Welcome from Tennessee


----------



## Smokin' in AZ (Jan 21, 2020)

Welcome to SMF from Arizona!


----------



## SKade (Jan 21, 2020)

Welcome from West Virginia.


----------



## JC in GB (Jan 21, 2020)

Welcome from Wisconsin.    Lots of great folks and advice to be had on this forum.

JC


----------



## zwiller (Jan 21, 2020)

Take off hoser!  (you started it  )

 WELCOME from the Great White North of the USA, Ohio!


----------



## GATOR240 (Jan 21, 2020)

Good day eh - Welcome from a cold Western Pennsylvania


----------



## Sowsage (Jan 21, 2020)

Welcome from Ohio!


----------



## 6GRILLZNTN (Jan 21, 2020)

Welcome from Middle TN!


----------



## pit of despair (Jan 21, 2020)

Welcome from Virginia!
Teddy


----------



## HalfSmoked (Jan 21, 2020)

Welcome glad to have you on board. For sure my beginnings was a lot of trial and burn but with eatable results although maybe not the best.
Great bunch of guys and gals on here with a wiliness to help.

Warren


----------



## Dutch (Jan 21, 2020)

Welcome from Utah, Moose! When I started out I learned by the T&E method with an old water smoker. When I bought my Great Outdoor Smokey Mountain propane smoker, I stumbled upon a Yahoo group for GOSM smokers that was started by out very own Jeff Phillips.
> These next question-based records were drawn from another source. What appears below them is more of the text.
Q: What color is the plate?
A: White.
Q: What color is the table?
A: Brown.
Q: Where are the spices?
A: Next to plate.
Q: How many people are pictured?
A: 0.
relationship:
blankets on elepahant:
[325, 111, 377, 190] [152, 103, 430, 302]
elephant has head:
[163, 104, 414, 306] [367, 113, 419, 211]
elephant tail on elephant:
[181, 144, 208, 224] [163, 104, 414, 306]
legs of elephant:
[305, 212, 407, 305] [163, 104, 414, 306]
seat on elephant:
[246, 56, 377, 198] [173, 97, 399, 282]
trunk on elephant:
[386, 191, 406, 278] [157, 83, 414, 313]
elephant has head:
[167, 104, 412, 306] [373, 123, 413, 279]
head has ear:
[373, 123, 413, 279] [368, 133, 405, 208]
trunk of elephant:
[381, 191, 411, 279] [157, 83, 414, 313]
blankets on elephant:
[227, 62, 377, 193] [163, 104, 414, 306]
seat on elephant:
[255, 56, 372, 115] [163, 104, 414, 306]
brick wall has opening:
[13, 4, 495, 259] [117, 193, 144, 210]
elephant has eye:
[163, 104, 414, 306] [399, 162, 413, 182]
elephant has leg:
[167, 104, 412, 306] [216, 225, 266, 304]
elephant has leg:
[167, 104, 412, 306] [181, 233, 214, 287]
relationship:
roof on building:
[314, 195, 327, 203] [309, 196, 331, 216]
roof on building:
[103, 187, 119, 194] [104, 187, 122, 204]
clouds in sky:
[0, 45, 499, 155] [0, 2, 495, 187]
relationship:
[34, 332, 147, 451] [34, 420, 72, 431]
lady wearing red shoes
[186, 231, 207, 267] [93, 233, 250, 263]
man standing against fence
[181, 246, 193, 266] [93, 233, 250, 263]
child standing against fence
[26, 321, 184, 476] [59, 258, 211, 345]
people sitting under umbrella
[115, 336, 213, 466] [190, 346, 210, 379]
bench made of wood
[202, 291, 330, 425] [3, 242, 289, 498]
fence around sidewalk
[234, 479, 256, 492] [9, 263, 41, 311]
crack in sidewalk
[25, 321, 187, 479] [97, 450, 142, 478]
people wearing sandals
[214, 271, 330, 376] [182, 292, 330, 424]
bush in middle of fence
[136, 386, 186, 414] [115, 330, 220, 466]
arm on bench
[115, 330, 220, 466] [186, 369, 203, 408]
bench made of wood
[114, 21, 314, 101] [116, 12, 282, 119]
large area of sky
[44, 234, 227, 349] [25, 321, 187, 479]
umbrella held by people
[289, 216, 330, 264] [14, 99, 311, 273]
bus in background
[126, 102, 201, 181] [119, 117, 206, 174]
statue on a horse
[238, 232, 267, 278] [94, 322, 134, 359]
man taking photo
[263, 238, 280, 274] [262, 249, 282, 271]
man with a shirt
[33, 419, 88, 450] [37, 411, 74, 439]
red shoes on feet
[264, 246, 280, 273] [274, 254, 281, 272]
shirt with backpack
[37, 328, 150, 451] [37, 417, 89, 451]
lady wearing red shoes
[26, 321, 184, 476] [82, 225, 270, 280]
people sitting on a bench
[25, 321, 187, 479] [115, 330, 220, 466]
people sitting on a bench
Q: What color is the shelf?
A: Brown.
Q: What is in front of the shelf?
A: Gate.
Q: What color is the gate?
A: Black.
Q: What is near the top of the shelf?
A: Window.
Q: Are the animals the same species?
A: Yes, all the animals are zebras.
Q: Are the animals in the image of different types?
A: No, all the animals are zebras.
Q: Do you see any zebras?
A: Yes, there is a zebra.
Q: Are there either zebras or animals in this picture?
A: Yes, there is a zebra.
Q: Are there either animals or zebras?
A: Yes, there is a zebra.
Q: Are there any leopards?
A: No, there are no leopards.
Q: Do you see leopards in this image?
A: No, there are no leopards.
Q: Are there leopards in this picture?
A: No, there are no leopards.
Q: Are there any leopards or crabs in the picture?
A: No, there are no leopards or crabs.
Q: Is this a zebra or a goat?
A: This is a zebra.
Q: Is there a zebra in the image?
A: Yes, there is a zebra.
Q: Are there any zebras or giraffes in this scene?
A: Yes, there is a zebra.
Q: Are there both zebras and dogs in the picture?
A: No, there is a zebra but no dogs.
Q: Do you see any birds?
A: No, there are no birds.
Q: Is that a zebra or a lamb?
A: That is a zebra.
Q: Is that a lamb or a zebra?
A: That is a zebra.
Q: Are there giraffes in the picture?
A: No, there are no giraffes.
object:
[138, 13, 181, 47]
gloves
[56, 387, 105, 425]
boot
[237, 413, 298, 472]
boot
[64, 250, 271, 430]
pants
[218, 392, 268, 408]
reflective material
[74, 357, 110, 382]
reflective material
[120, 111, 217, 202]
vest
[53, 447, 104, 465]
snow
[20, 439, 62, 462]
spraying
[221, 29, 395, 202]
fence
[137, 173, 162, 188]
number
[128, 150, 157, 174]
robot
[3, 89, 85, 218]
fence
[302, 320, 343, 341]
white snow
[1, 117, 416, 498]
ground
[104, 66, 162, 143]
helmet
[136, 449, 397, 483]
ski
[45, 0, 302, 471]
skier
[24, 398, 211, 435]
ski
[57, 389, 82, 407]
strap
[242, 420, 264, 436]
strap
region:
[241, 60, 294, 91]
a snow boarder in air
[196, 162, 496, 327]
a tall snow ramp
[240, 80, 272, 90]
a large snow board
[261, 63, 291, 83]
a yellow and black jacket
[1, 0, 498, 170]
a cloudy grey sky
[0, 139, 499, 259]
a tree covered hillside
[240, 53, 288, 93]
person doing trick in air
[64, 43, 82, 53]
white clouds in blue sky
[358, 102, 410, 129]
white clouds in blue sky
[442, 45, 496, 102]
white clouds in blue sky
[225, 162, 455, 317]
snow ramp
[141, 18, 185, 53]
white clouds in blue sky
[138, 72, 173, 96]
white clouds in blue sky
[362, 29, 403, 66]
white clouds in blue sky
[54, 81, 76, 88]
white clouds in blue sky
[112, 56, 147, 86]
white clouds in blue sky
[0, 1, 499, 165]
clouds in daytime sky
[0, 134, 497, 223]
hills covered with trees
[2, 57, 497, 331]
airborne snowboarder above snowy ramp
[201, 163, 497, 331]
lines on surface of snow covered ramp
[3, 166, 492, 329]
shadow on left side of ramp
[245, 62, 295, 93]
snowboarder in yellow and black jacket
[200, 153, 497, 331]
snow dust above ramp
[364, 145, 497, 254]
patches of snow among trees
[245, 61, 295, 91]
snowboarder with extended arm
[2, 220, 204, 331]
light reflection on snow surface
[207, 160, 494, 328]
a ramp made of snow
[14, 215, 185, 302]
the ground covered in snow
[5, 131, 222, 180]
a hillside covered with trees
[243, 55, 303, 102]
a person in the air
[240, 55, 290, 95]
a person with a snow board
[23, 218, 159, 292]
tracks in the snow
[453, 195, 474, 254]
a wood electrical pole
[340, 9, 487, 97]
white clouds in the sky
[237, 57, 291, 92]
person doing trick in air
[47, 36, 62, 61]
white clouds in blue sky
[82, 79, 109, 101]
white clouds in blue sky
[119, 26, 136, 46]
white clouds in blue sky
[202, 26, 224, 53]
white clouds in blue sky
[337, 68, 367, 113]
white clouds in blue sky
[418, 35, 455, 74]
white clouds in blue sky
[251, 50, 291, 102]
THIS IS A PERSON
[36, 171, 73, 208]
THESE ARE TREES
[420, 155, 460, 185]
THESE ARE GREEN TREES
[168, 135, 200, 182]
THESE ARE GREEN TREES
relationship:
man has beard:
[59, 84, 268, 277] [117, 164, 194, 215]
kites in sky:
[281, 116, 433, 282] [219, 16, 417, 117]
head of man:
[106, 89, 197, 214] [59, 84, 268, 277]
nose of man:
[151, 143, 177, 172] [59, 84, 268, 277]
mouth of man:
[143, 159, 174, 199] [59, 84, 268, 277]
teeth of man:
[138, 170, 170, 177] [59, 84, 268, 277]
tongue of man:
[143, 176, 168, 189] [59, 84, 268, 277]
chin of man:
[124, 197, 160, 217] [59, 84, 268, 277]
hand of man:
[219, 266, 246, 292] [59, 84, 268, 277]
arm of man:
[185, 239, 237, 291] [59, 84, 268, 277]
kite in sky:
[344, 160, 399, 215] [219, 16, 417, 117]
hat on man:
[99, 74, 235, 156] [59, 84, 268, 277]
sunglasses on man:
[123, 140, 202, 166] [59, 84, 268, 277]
When he decided to take the plunge and do his own web page, I just tagged along (IIRC-I was the 3rd person to register with SMF).
Looking forward to reading your posts


----------



## georgia smoker (Jan 21, 2020)

Welcome from Georgia


----------



## sandyut (Jan 21, 2020)

Another welcome from Utah!


----------



## udaman (Jan 21, 2020)

welcome from the great white north
where u from in canada
iam in the london onartio area


----------



## HalfSmoked (Jan 22, 2020)

Thanks for the like TheMoose it is appreciated.

Warren


----------



## SmokinAl (Jan 22, 2020)

Welcome to SMF!
Glad to have you join us!
Al


----------



## udaman (Jan 22, 2020)

do we really say EH alot


----------



## BaxtersBBQ (Jan 22, 2020)

Welcome from NY! I’m also a newbie. I’ve been a member for a few weeks and have to say you’ll love it. Great community here!


----------



## WildewoodBBQ (Jan 22, 2020)

Welcome from MD! Been browsing for awhile, just joined last month and loving it. 

Enjoy the people, couldn’t be friendlier and more helpful across this the board with any topic.


----------



## Dunstablegrizzly (Jan 25, 2020)

Welcome from New England


----------



## TheMoose (Mar 9, 2020)

udaman said:


> welcome from the great white north
> where u from in canada
> iam in the london onartio area


Hey! 
Sorry, been having a hard time posting!
I’m actually just south of Chatham! We’re not to far from each other!


----------



## TheMoose (Mar 9, 2020)

udaman said:


> do we really say EH alot


I know I sure do!


----------



## udaman (Mar 10, 2020)

no just a hour or so


----------



## Kevinbthgrouse (Mar 11, 2020)

Welcome


----------